Conversábamos algunas veces. El hacía vestuario con José María Muñoz, y yo con Carlos Parnisari; es decir, en resumen, que éramos colegas. Después dejamos de serlo, porque él se dedicó a la televisión y yo a la enseñanza formal de Literatura. Son vocaciones: la resonante visibilidad de los medios masivos y la discreción asordinada del murmullo literario.
No me alarmó saber que, en estos días, se lo reconoció como Personalidad Destacada de la Cultura de la Ciudad de Buenos Aires. Comparto los conceptos que vertió en esa ocasión a favor del multiculturalismo (aunque fijó en una cifra, doscientos, la tasa de la pluralidad de culturas, y ese límite no lo entendí). En efecto, cultura es todo, y no hay que discriminar. Luego cada cual, eso sí, decide qué culturas lo entusiasman y cuáles le suscitan discrepancias ideológicas.
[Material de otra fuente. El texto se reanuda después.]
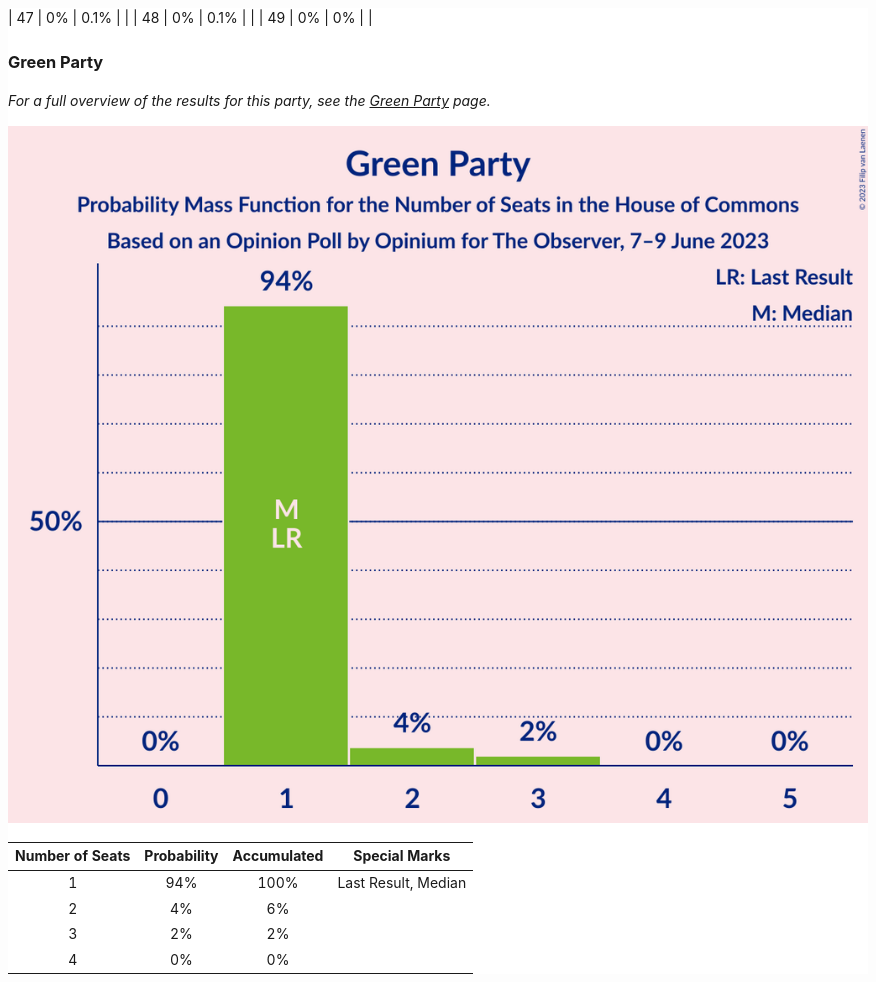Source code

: | 47 | 0% | 0.1% |  |
| 48 | 0% | 0.1% |  |
| 49 | 0% | 0% |  |

### Green Party

*For a full overview of the results for this party, see the [Green Party](party-greenparty.html) page.*

![Graph with seats probability mass function not yet produced](2023-06-09-Opinium-seats-pmf-greenparty.png "Seats Probability Mass Function")

| Number of Seats | Probability | Accumulated | Special Marks |
|:---------------:|:-----------:|:-----------:|:-------------:|
| 1 | 94% | 100% | Last Result, Median |
| 2 | 4% | 6% |  |
| 3 | 2% | 2% |  |
| 4 | 0% | 0% |  |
Nada diré de Marcelo Tinelli, pero sí de la tinellización. Pues con la generalización expansiva del modo Tinelli, tengo por cierto mis reparos. No me gusta el verdugueo, ni en la variante de la barra de amigos (VideoMatch) ni en la variante del jurado de presuntos expertos (“Bailando por un sueño”). Esta última modalidad, la del jurado, me temo que se va difundiendo: el gusto por la descalificación como tal, los que agreden al dar veredictos, que cada cual considere que tiene derecho a espetarle su maltrato a los demás.
En eso añoro al profesor Candial, en eso añoro a Prato Murphy: jurados respetuosos y serenos, cultores, a lo sumo, de la delicia de una sonrisita irónica.